ACTIVITY = Locate each line in the rows below that contains the word "percentage" and copy those lines out.

PROVIDED DATA =

Segment Open

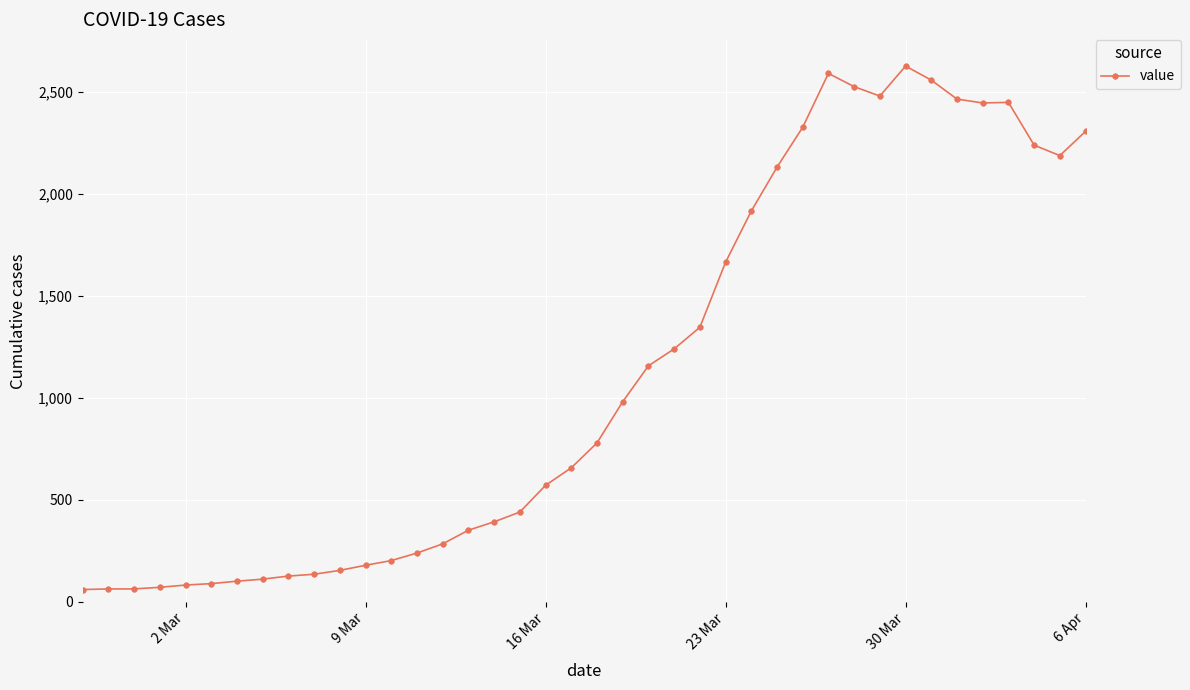

What is the average value?

1120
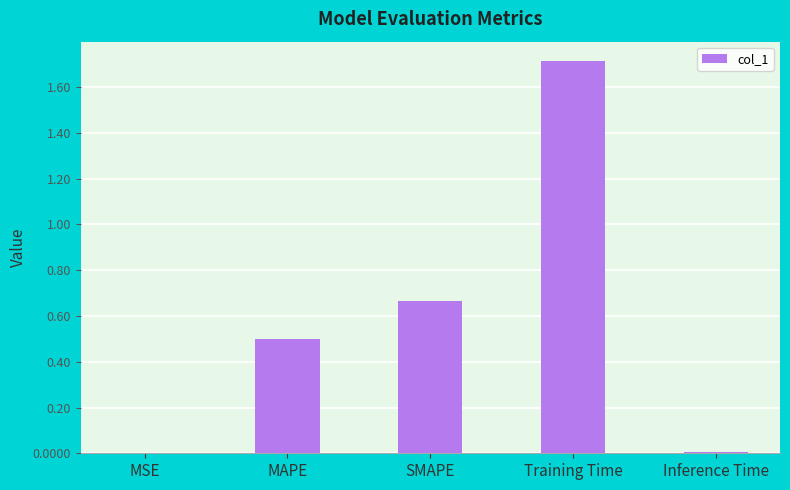

True or false: the data shows 0.3 at SMAPE.

False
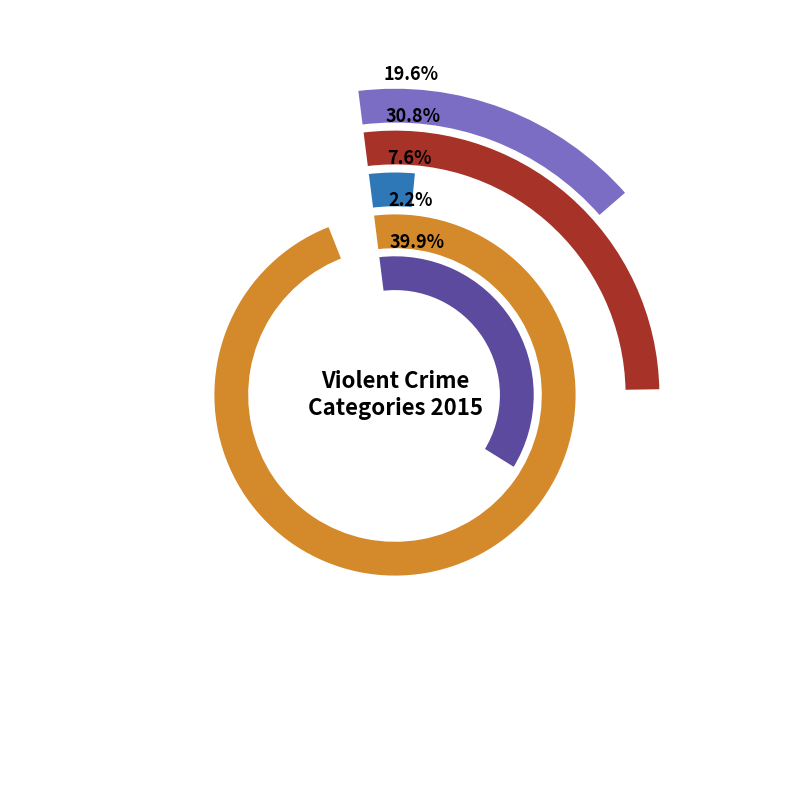

To the nearest percent, what percentage of the pie is Criminal Sexual Assault?

8%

Segment Closed

TASK RESULT =
To the nearest percent, what percentage of the pie is Criminal Sexual Assault?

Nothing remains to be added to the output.